■ Source data
+++++

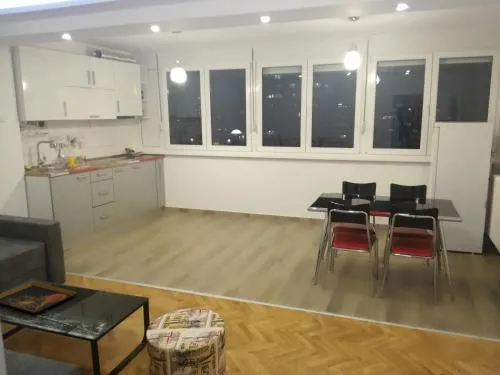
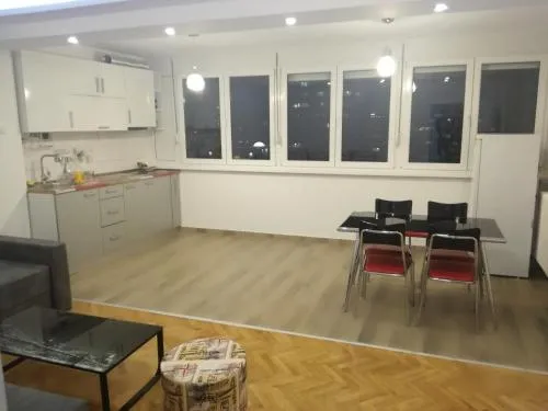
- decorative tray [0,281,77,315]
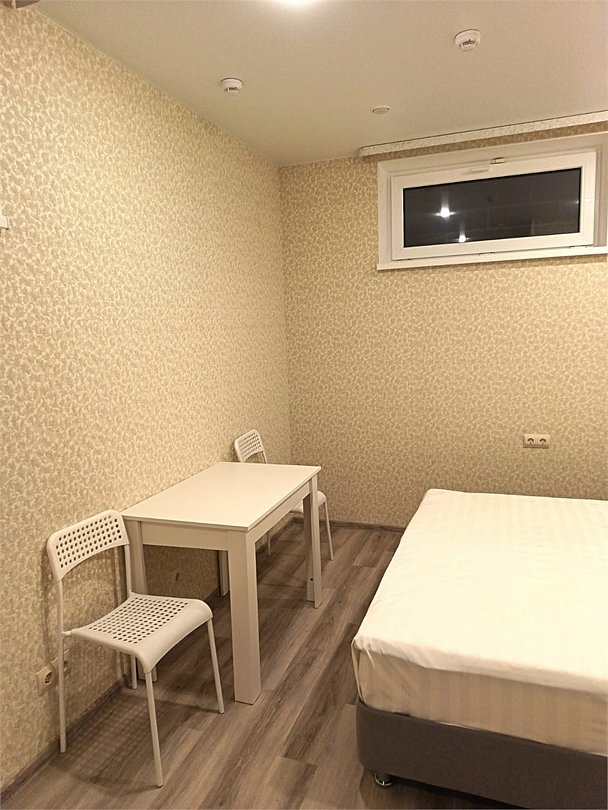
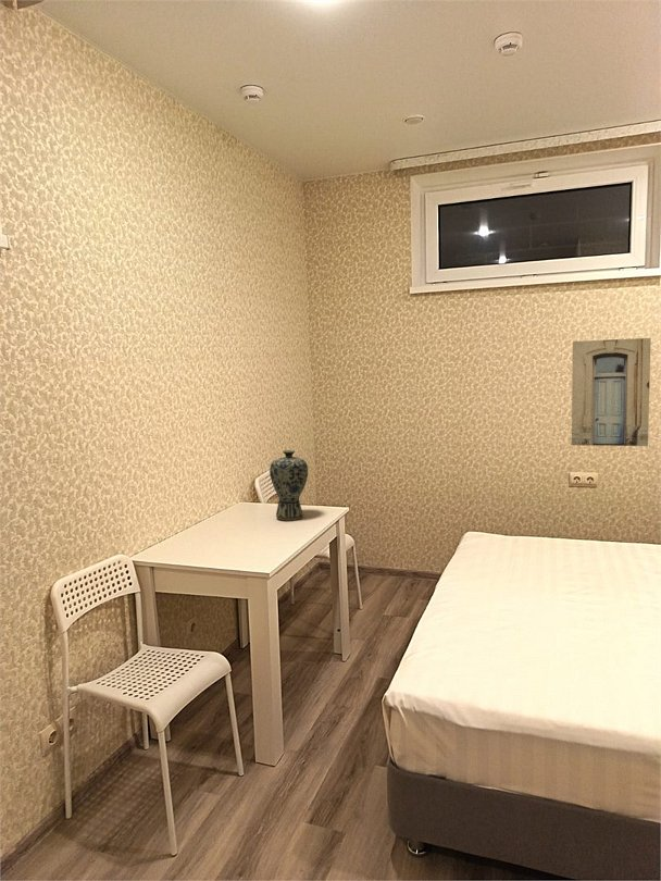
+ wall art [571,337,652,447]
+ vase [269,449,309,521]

+++++

■ What you should do
The expected result is the material restated word for word, minus any picture.

■ Written response
- decorative tray [0,281,77,315]
+ wall art [571,337,652,447]
+ vase [269,449,309,521]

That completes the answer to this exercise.